Euripide
Les bacchantes
Oh si tu avais vu ça ! L'une d'elles soulève à bout de bras Une jeune vache belle pleine de lait qui mugit de terreur
Elle la déchire en deux !
Ces furies déchirent nos génisses, les écartèlent vives !
Tu dois voir ce spectacle ! Des côtes, des sabots fourchus
Qui volent en haut, en bas, qui s'accrochent aux mélèzes
Et coule s'écoule le sang le long de ces branches...
Des taureaux enragés aux cornes gonflées de fureur
S'affaissent, leur masse croule vers le sol,
Poussés par dix mille mains de jeunes filles
Elles leur décollent la peau de la chair bien plus vite
Que toi tu ne rabats les paupières sur tes royales pupilles !

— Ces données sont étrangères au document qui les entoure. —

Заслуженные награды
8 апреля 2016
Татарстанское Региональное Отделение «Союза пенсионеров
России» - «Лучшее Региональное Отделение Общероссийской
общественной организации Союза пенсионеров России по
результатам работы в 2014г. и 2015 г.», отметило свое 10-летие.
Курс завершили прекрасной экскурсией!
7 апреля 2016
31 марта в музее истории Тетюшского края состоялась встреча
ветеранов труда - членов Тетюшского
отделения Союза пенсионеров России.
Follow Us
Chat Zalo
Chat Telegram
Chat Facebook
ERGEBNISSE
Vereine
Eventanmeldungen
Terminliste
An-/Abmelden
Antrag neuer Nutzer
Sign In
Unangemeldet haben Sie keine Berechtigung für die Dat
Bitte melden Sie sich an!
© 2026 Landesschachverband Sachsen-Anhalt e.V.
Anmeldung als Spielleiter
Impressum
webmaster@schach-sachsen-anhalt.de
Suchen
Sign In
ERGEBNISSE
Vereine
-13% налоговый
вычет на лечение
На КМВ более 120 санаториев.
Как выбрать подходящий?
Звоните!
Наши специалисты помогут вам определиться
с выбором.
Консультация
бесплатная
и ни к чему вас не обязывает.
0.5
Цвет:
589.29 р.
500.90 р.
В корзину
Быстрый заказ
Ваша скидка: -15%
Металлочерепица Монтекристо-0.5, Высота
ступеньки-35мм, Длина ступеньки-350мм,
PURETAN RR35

Dans cette dernière pièce qu'Euripide consacre à Dionysos, dans la « modernité » voulue de l'oeuvre s'affirme l'homologie entre l'expérience dionysiaque et la représentation tragique. Si le drame des Bacchantes révèle, à travers l'épiphanie de Dionysos, la dimension tragique de la vie humaine, il fait aussi, en « purifiant » cette terreur et cette pitié que provoque l'imitation sur scène des actions divines, briller aux yeux de tous les spectateurs le ganos, l'éclat joyeux et brillant de l'art, de la fête, du jeu : ce ganos que Dionysos a le privilège de dispenser ici-bas et qui, comme un rayon venu d'ailleurs, transfigure le morne paysage de l'existence quotidienne.